I should clarify what I mean by same-hash. Typically, the adjustable bucket function that works with linear hashing is something like
bf(key,level) = hash(key) mod (N*2^level)
where N is the minimum (starting) number of buckets and level is initially 0.
Once splitting starts, there are at any time at most two of these functions being used.
Let M (not less than N-1) be the highest number of the buckets currently in use and let let N*2^level be the least integer greater than M.
Then the rule for finding the correct bucket is,
bucket(key,level) = if bf(key,level) > M then bf(key,level-1) else bf(key,level)
Note that for the pathological case, I had hash(key) be what was constant. It doesn't matter what constant, but 0 is easiest to visualize.
In the simplest linked-list in-memory case, a buck holds one record directly (in the head entry of the linked list) and anything else is linked from that. An empty bucket has some sort of special NULL entry so it can be distinguished for a bucket holding onto one record.
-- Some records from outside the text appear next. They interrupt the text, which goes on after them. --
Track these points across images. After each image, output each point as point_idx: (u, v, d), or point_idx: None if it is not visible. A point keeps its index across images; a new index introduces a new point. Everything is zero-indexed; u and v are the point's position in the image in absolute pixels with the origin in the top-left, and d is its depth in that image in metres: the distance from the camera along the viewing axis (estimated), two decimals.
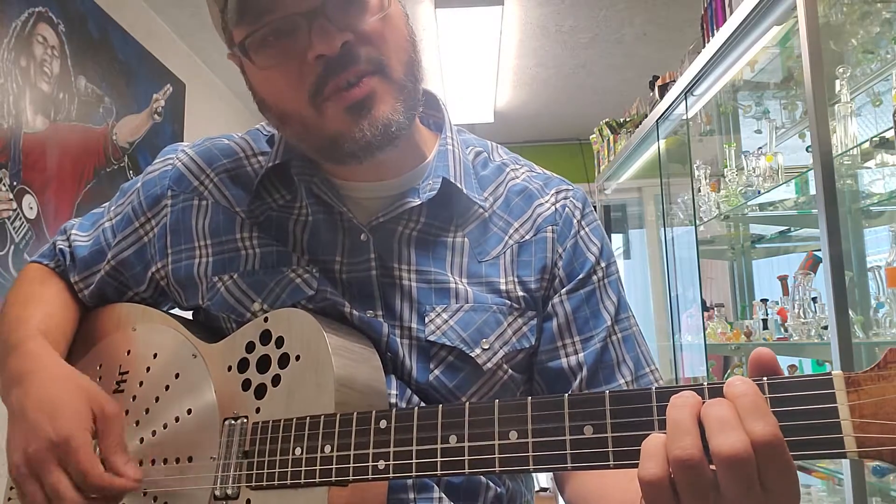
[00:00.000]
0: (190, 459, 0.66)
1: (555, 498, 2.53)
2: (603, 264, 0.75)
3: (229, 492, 0.62)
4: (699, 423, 0.43)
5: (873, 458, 0.41)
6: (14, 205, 1.93)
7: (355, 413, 0.57)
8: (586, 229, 0.76)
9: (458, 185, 0.72)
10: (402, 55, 0.66)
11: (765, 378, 0.45)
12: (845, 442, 0.42)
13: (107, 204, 0.85)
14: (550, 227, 0.74)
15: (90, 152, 2.33)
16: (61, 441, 0.61)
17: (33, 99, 2.02)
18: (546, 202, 0.76)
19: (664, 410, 0.46)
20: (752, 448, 0.41)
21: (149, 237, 0.78)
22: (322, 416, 0.59)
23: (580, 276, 0.73)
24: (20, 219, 1.95)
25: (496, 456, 0.51)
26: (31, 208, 2.00)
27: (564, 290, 0.73)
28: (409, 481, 0.66)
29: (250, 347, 0.67)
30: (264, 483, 0.60)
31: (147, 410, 0.71)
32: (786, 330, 2.00)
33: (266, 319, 0.67)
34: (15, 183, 1.93)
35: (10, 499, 0.78)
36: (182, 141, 3.00)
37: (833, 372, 0.43)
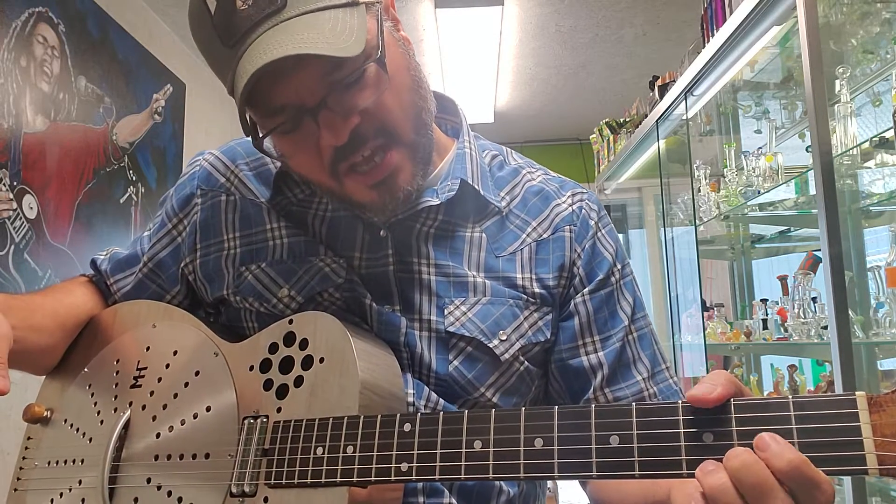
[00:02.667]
0: (207, 456, 0.66)
1: (555, 498, 2.54)
2: (619, 266, 0.77)
3: (246, 489, 0.62)
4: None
5: (893, 476, 0.43)
6: (14, 205, 1.92)
7: (379, 415, 0.58)
8: (602, 231, 0.78)
9: (476, 186, 0.74)
10: (410, 112, 0.67)
11: (790, 396, 0.47)
12: (867, 459, 0.43)
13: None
14: (568, 227, 0.76)
15: (90, 152, 2.32)
16: None
17: (33, 99, 2.01)
18: (563, 203, 0.78)
19: (690, 423, 0.48)
20: None
21: (182, 237, 0.80)
22: (345, 418, 0.59)
23: (600, 277, 0.75)
24: (20, 219, 1.95)
25: (521, 462, 0.51)
26: (32, 208, 2.00)
27: (586, 290, 0.74)
28: (420, 484, 0.66)
29: (273, 348, 0.67)
30: (283, 481, 0.60)
31: (165, 406, 0.71)
32: (786, 330, 2.01)
33: (291, 321, 0.67)
34: (15, 183, 1.93)
35: (16, 489, 0.79)
36: (182, 141, 3.00)
37: (857, 393, 0.45)
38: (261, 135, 0.66)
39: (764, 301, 2.16)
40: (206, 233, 0.78)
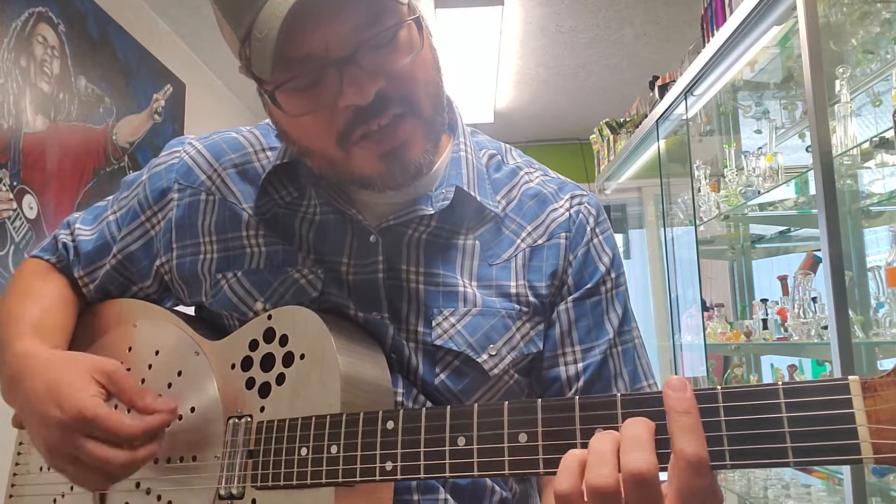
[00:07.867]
0: (194, 458, 0.66)
1: None
2: (613, 275, 0.74)
3: (234, 491, 0.62)
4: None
5: (890, 465, 0.41)
6: (14, 205, 1.93)
7: (362, 413, 0.57)
8: (600, 237, 0.75)
9: (472, 192, 0.71)
10: (431, 89, 0.65)
11: (780, 383, 0.45)
12: (861, 448, 0.41)
13: (110, 197, 0.84)
14: (564, 234, 0.73)
15: (90, 152, 2.33)
16: (74, 418, 0.60)
17: (33, 99, 2.02)
18: (560, 207, 0.75)
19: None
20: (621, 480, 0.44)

Note that if N is a power of 2, the bucket(key, level) algorithm becomes very simple since masking can be used instead of division but there needs to be more attention to the quality of hash(key). I prefer that case because masking can be used to dramatically speed up the entire process of getting to a specific bucket through whatever the bucket director structure is.
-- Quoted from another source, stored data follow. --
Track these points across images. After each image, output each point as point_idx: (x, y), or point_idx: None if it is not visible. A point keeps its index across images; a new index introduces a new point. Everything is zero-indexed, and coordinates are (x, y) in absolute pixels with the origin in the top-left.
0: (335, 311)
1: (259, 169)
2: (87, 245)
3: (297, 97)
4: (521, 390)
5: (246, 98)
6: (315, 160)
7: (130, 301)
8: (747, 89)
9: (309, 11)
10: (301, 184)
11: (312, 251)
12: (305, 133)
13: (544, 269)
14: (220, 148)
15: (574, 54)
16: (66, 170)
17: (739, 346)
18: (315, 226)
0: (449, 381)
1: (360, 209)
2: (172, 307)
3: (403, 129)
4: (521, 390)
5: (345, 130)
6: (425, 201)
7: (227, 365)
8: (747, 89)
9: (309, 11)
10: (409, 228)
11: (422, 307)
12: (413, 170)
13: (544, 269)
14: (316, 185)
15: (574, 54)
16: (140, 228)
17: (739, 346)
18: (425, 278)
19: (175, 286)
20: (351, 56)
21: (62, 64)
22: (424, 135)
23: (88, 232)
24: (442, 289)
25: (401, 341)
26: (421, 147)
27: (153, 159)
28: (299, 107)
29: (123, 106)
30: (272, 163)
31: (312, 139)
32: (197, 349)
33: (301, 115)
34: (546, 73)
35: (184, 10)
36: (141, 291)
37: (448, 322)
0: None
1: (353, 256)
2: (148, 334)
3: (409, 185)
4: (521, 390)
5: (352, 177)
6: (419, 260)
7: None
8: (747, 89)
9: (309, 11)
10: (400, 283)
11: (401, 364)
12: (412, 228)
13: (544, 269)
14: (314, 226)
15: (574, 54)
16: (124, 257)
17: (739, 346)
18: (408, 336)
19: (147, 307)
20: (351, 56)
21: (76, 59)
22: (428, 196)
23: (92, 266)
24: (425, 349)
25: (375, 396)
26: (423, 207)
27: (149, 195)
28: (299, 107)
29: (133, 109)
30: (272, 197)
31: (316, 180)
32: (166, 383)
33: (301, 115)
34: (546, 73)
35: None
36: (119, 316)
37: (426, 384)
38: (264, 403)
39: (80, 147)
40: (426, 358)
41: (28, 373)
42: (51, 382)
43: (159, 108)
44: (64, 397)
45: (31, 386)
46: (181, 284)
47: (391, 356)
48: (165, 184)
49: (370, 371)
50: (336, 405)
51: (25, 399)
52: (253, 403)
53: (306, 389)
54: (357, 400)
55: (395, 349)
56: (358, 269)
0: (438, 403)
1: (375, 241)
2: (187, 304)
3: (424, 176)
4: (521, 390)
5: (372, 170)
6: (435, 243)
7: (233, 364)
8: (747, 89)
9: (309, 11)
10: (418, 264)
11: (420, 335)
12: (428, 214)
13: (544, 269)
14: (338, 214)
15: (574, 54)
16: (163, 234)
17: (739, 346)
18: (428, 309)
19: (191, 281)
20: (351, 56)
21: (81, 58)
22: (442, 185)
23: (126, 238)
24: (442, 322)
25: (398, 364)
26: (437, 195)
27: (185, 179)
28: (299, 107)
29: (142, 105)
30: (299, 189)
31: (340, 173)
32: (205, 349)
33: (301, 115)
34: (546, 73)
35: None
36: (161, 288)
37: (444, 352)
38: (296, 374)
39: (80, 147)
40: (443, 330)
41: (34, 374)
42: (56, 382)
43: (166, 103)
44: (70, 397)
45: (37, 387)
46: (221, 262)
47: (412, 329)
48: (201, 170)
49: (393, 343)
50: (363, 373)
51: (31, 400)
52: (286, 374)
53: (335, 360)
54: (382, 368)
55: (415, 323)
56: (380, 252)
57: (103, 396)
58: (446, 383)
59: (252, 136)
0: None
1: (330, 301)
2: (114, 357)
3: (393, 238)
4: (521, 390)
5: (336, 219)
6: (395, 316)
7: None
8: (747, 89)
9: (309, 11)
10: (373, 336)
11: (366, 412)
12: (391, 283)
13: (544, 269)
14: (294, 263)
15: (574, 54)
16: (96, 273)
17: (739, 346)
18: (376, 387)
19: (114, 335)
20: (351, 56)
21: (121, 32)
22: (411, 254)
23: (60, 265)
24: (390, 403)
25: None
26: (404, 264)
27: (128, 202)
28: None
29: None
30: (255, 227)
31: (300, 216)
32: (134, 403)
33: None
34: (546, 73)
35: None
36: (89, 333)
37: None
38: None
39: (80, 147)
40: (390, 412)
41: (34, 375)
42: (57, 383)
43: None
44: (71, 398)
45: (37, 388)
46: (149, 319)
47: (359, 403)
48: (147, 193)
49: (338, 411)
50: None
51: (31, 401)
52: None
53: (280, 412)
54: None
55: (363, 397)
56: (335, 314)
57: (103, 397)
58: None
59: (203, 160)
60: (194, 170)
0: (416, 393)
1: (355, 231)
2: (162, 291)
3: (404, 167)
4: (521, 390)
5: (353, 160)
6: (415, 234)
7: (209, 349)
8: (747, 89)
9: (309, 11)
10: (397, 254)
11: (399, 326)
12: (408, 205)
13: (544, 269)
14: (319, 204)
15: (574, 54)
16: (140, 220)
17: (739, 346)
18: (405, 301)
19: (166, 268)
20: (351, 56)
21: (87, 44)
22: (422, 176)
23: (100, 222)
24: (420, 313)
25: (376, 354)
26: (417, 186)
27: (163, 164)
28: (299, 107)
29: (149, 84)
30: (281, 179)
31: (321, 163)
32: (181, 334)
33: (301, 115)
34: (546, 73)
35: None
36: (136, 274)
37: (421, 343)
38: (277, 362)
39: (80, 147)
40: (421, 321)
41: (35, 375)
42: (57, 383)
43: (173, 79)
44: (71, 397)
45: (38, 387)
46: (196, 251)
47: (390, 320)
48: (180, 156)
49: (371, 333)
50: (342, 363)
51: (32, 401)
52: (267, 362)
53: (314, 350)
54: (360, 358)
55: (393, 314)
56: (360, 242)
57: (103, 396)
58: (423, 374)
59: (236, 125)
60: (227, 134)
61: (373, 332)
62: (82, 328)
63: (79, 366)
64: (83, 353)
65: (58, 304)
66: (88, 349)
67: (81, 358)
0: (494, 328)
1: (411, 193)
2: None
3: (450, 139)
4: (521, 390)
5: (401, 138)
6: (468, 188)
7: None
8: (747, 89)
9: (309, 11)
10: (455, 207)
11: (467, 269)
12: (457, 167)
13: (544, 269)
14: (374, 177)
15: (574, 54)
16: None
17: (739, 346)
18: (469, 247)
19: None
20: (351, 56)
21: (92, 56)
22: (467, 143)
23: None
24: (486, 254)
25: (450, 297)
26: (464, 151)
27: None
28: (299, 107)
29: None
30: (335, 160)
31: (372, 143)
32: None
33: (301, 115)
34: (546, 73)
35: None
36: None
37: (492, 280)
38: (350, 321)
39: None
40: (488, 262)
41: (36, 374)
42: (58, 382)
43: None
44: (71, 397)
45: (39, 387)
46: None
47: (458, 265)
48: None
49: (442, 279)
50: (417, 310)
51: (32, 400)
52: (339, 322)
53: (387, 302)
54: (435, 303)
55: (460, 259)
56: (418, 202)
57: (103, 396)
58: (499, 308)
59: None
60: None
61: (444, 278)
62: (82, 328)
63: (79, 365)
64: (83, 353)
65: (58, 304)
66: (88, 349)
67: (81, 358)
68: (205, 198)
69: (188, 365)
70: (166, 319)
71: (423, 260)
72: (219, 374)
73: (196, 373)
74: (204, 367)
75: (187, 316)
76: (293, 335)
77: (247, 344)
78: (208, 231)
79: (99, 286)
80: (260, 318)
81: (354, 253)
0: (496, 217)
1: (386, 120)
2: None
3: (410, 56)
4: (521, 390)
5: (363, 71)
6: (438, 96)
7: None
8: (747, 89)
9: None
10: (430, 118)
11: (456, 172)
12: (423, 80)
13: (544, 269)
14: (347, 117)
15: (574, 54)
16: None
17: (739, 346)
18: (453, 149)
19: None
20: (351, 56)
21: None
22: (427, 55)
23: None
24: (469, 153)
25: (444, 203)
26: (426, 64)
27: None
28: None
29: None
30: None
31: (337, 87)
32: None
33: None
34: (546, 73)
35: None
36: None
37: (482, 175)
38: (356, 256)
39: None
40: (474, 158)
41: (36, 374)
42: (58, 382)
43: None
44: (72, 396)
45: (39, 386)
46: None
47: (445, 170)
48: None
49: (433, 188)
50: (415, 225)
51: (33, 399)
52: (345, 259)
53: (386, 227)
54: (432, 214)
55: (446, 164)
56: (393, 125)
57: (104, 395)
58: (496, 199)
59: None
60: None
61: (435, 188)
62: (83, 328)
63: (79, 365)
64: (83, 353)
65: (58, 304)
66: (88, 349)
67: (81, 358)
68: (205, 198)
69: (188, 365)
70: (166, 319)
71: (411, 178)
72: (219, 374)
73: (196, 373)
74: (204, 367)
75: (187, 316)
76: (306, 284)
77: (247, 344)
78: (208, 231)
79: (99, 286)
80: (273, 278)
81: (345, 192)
If we are talking about disk spill, and on-disk buckets, the overflow case is different and different load factor values are more important. For example, one would like to know the average number of disk blocks taken for buckets corresponding to the same hash, on the assumption that one wants to minimize the number of buckets with overflows to the point where the extra hit has a negligible impact on performance. I imagine for tuning purposes, the load factor as I described it also matters because it gives a clue as to how much empty space is carried in the first/primary disk block of a bucket, since having too many disk blocks that are nearly empty has its own performance consequences. It looks like these load factors (being estimates) are derivable from each other assuming primary and overflow blocks are all of the same size.
We've wandered a distance from workarounds for '120, which I think are more-easily handled without going to linear hashing if it is not already being used in the Linux kernel code that infringes an essential claim. Thanks for the exploration though.